=== PROBLEM DESCRIPTION ===
From the line that contains "right elbow: (298, 493)" to the last line of the entries, write each line out exactly; include both ends and nothing else.

[Collected data entries]
::::::::::
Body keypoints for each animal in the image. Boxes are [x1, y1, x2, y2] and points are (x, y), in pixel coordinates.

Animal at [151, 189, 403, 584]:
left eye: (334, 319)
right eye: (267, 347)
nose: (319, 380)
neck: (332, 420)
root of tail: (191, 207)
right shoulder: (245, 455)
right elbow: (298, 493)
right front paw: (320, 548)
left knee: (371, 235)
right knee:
::::::::::
=== SOLUTION FOR THIS EXERCISE ===
right elbow: (298, 493)
right front paw: (320, 548)
left knee: (371, 235)
right knee:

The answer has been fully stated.